Simplify Conditionals Example
Don’t:
if (user.age >= 18 && user.hasId && !user.isBanned) {
serve(user);
}
Do:
const isEligible = user.age >= 18 && user.hasId && !user.isBanned;
if (isEligible) serve(user);
Testing Practices
AAA Pattern
- Arrange – Set up test data and preconditions.
- Act – Execute the behavior under test.
- Assert – Verify the outcome.
def test_withdraw_reduces_balance():
account = Account(balance=100) # Arrange
account.withdraw(40) # Act
assert account.balance == 60 # Assert
One Assert Per Test
- Each test should verify a single behavior. Multiple asserts per test obscure which behavior actually broke.
Descriptive Test Names
- A test name should describe the scenario and expected outcome.
Don’t:
def test_1():
Do:
def test_withdraw_with_insufficient_funds_raises_error():
Test Edge Cases
- Empty inputs, boundary values, null/None, very large inputs, and concurrent access.
F.I.R.S.T. Principles
- Fast – Tests should run in milliseconds.

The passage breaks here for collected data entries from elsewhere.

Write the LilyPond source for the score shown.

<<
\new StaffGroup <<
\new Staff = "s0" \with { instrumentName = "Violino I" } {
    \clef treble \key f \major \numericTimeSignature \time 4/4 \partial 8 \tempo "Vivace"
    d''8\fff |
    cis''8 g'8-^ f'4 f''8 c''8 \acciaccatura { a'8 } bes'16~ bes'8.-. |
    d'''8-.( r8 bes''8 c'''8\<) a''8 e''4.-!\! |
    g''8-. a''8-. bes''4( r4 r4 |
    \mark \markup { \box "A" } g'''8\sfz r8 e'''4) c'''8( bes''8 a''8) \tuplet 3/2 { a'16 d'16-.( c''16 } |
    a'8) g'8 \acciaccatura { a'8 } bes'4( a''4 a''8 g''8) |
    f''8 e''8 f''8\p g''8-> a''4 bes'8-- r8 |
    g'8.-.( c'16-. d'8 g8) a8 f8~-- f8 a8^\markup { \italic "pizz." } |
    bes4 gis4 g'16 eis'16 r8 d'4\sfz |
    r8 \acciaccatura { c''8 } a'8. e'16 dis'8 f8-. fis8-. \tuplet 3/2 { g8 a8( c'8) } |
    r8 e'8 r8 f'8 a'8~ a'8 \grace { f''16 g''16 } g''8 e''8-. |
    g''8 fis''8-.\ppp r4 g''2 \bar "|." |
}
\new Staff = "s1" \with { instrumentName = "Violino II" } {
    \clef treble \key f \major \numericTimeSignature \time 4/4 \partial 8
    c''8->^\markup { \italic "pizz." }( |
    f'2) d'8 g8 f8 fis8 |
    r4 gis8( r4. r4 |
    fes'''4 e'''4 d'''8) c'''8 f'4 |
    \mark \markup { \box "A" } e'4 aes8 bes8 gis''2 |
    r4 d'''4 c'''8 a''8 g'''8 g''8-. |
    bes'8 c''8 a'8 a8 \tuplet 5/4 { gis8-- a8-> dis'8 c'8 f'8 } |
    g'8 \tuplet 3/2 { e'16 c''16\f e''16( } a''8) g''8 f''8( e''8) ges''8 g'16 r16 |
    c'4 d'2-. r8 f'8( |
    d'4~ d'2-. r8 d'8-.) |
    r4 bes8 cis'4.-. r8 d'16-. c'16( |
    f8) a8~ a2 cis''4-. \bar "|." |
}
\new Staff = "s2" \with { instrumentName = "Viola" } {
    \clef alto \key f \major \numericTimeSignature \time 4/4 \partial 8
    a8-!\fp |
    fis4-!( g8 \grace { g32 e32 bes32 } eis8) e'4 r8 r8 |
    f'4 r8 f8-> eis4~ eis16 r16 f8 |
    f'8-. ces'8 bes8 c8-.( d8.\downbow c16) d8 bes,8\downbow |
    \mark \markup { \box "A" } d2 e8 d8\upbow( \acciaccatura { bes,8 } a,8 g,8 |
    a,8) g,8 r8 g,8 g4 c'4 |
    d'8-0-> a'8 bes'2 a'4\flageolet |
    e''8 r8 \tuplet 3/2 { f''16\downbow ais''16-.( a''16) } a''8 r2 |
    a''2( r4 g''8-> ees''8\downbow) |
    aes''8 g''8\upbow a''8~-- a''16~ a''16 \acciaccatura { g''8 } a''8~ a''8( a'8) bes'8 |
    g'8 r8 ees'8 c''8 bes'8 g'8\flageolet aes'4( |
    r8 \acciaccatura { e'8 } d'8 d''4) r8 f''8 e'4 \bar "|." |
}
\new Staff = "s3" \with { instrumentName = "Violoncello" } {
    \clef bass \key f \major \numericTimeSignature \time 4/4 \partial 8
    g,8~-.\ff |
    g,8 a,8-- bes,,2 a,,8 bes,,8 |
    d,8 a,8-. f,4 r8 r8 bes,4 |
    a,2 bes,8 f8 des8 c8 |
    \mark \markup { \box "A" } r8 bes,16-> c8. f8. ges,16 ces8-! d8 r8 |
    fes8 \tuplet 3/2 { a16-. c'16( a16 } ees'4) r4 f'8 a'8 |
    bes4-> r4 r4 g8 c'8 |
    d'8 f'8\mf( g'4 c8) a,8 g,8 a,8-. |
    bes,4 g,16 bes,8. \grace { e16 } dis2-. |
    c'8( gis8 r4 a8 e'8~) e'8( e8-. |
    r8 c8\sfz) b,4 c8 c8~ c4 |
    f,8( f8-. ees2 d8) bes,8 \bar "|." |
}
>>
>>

- Independent – No test should depend on another test’s state.
- Repeatable – Same result every time, in any environment.
- Self-Validating – Pass or fail with no manual inspection.
- Timely – Written at the same time as (or before) the production code.
General Principles
- KISS (Keep It Simple, Stupid) – The simplest solution that works is usually the best. Avoid cleverness.
- YAGNI (You Aren’t Gonna Need It) – Do not build features or abstractions until you actually need them.
- DRY (Don’t Repeat Yourself) – Every piece of knowledge should have a single, authoritative representation.
- Boy Scout Rule – Leave the code cleaner than you found it. Small improvements on every commit add up.
- Principle of Least Surprise – Code should behave the way a reasonable reader would expect. Avoid hidden side effects and unconventional patterns.
- Composition Over Inheritance – Favor combining small, focused objects over deep inheritance hierarchies. Inheritance creates tight coupling; composition keeps things flexible.